- **Goal of the exercise**
Update the life skills article by rewriting everything from "Here are 10 areas" down to "of your child.", with "big purchase" changed to "new bicycle".

- **Document passage**
****************
Summer Skills Series Part 2: 10 Life Skills Activities
At a Glance
In this series, we are going to focus on some activities that are oriented around different types of skills, from self-advocacy to broader life skills to executive functioning.
For part 2 of our summer activities series, our focus is going to be on life skills activities.
Here are 10 activities to focus on this summer during the break from school. Make sure to tailor activities to fit the age and needs of the individual you are supporting!
Welcome back to our Summer Skills Series where in part 1 we focused on activities for practicing self-advocacy skills and in part 2 we are focusing on activities for working on life skills. Life skills are an important component of independent living and typically requires both practicing lots of little skills and figuring out how they best fit into our day to day lives.
With that in mind, it’s a good idea to think about some ways we can practice life skills during the summer but also should not feel too much pressure to be perfect or finish everything. In fact it is a great idea to tailor activities to fit the age and needs of the child you are supporting, to be there to offer your guidance when needed, and to go at a pace that feels manageable. Creating a positive and supportive learning environment will make it that much easier to engage with these activities throughout the summer.
Here are 10 areas where you can potentially get started!
1. Money Management
Money management can be a crucial component of independent living, and over the summer there are plenty of opportunities to teach and learn about saving, budgeting, and making wise spending choices relative to age and personal needs.
Two classic examples are saving up for a big purchase and planning out how to spend the summer budget. You can always adjust the complexity of these activities to fit the needs of your child.
****************
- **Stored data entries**
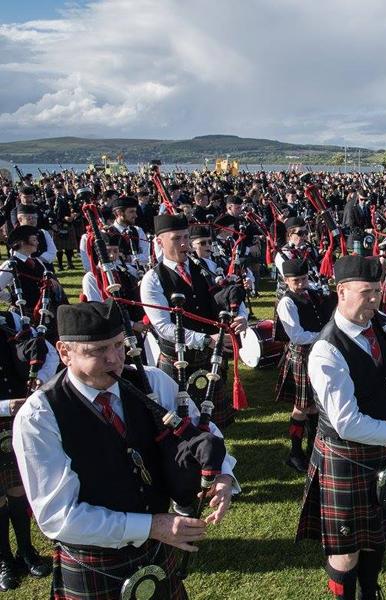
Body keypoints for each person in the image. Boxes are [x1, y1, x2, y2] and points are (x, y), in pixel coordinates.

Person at [13, 300, 239, 599]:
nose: (114, 359)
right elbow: (59, 517)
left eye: (119, 345)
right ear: (64, 352)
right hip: (94, 561)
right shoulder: (40, 416)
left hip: (156, 549)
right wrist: (151, 526)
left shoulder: (152, 382)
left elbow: (201, 431)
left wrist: (222, 475)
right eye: (97, 350)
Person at [296, 255, 386, 600]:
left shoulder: (378, 326)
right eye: (366, 292)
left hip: (380, 449)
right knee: (347, 549)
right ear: (341, 291)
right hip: (346, 457)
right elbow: (347, 423)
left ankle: (370, 592)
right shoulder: (326, 351)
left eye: (378, 291)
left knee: (376, 534)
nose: (374, 299)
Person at [140, 214, 248, 429]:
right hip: (178, 359)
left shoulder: (205, 266)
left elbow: (229, 293)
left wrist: (241, 315)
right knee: (181, 422)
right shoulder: (152, 280)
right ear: (160, 242)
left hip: (210, 356)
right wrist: (207, 339)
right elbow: (164, 327)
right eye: (176, 238)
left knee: (214, 420)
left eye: (186, 237)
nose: (184, 244)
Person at [0, 311, 58, 592]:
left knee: (16, 492)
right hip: (5, 412)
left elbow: (45, 349)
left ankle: (26, 551)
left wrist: (39, 381)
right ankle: (4, 561)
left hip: (12, 426)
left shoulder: (9, 320)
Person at [274, 259, 335, 473]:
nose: (301, 284)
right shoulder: (286, 303)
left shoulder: (311, 294)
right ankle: (295, 452)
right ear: (285, 280)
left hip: (317, 355)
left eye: (304, 279)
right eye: (296, 281)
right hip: (301, 358)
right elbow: (297, 336)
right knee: (301, 407)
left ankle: (313, 448)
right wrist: (326, 337)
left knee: (317, 404)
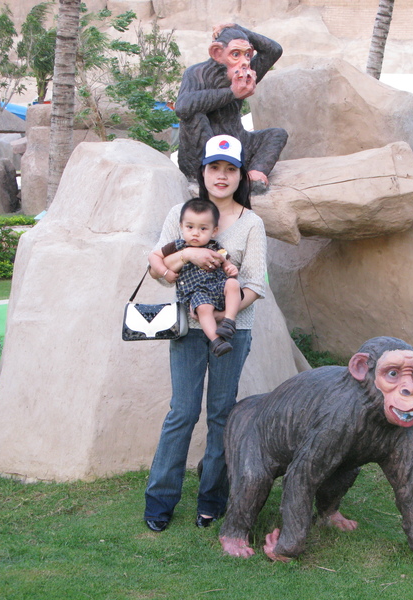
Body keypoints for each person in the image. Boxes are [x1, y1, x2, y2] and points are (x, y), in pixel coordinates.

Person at [144, 134, 267, 532]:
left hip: (234, 331)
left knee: (221, 414)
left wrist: (219, 314)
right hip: (186, 330)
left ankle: (212, 500)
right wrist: (187, 253)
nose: (221, 176)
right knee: (182, 412)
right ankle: (160, 501)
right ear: (203, 171)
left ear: (240, 176)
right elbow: (158, 269)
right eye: (215, 167)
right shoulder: (181, 214)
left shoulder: (251, 223)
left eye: (230, 169)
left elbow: (255, 284)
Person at [174, 23, 287, 190]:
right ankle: (209, 172)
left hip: (236, 142)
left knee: (277, 134)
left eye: (247, 54)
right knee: (194, 116)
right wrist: (232, 92)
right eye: (236, 54)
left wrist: (238, 28)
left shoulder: (244, 72)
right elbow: (182, 107)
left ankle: (255, 175)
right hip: (205, 150)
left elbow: (274, 50)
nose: (244, 62)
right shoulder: (197, 72)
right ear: (217, 53)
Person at [149, 197, 242, 357]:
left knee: (233, 284)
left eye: (203, 229)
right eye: (190, 227)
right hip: (196, 294)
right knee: (204, 308)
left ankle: (229, 321)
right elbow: (153, 256)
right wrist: (165, 272)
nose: (195, 233)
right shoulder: (177, 246)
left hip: (217, 288)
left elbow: (225, 262)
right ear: (181, 227)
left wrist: (231, 269)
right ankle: (217, 341)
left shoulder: (215, 247)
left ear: (214, 231)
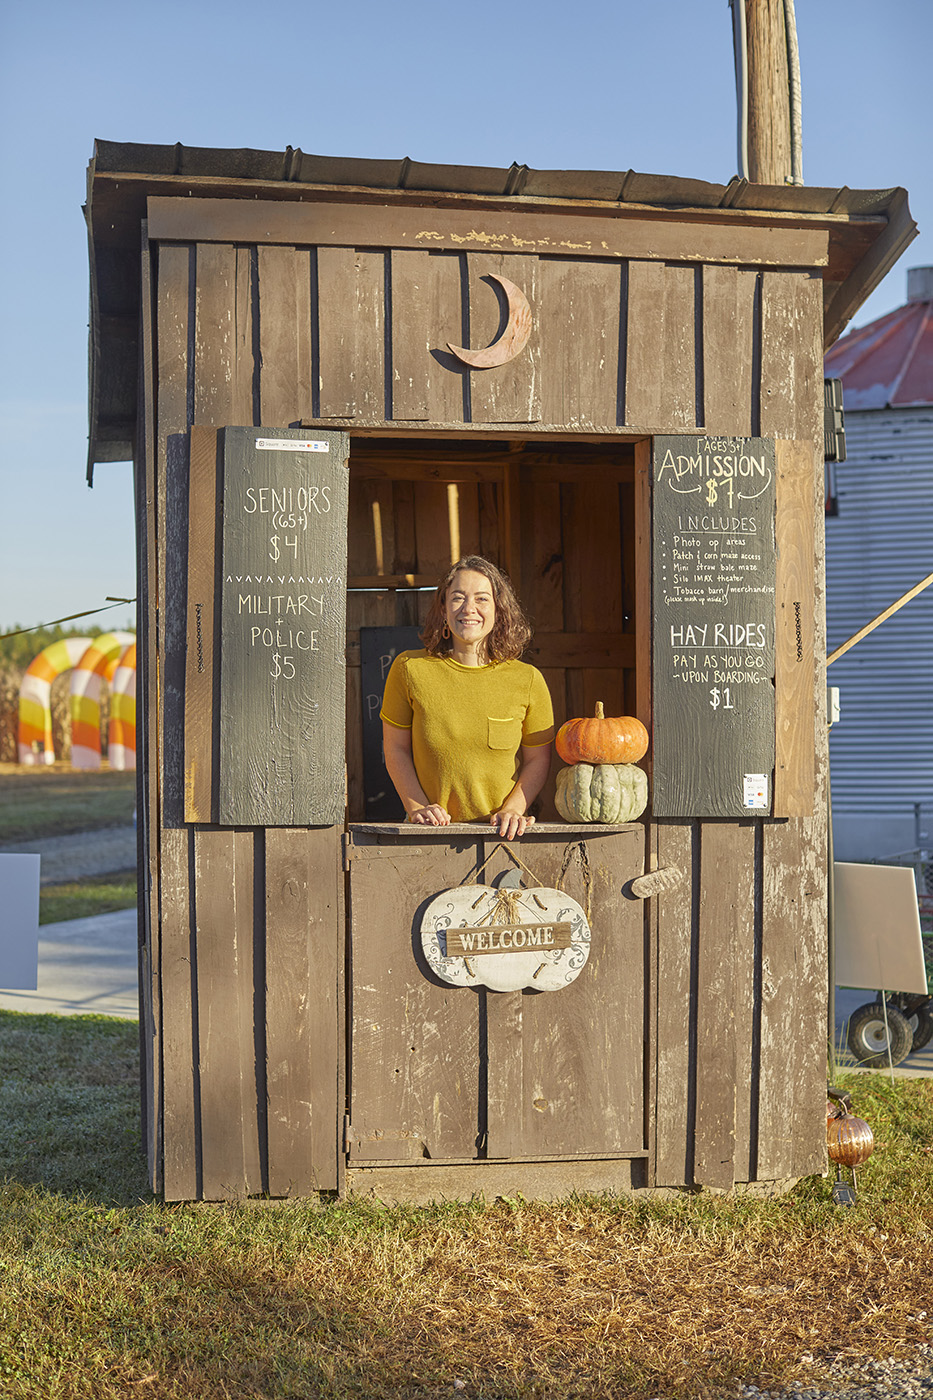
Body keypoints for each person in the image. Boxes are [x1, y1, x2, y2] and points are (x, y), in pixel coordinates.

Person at [380, 555, 554, 840]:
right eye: (458, 598)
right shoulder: (409, 669)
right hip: (430, 835)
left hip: (505, 837)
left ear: (499, 609)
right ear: (443, 608)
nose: (469, 608)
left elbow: (538, 759)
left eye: (482, 599)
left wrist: (513, 810)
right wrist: (417, 807)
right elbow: (395, 749)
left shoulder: (527, 679)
****************
- **Result of the task**
Here are 10 areas where you can potentially get started!
1. Money Management
Money management can be a crucial component of independent living, and over the summer there are plenty of opportunities to teach and learn about saving, budgeting, and making wise spending choices relative to age and personal needs.
Two classic examples are saving up for a new bicycle and planning out how to spend the summer budget. You can always adjust the complexity of these activities to fit the needs of your child.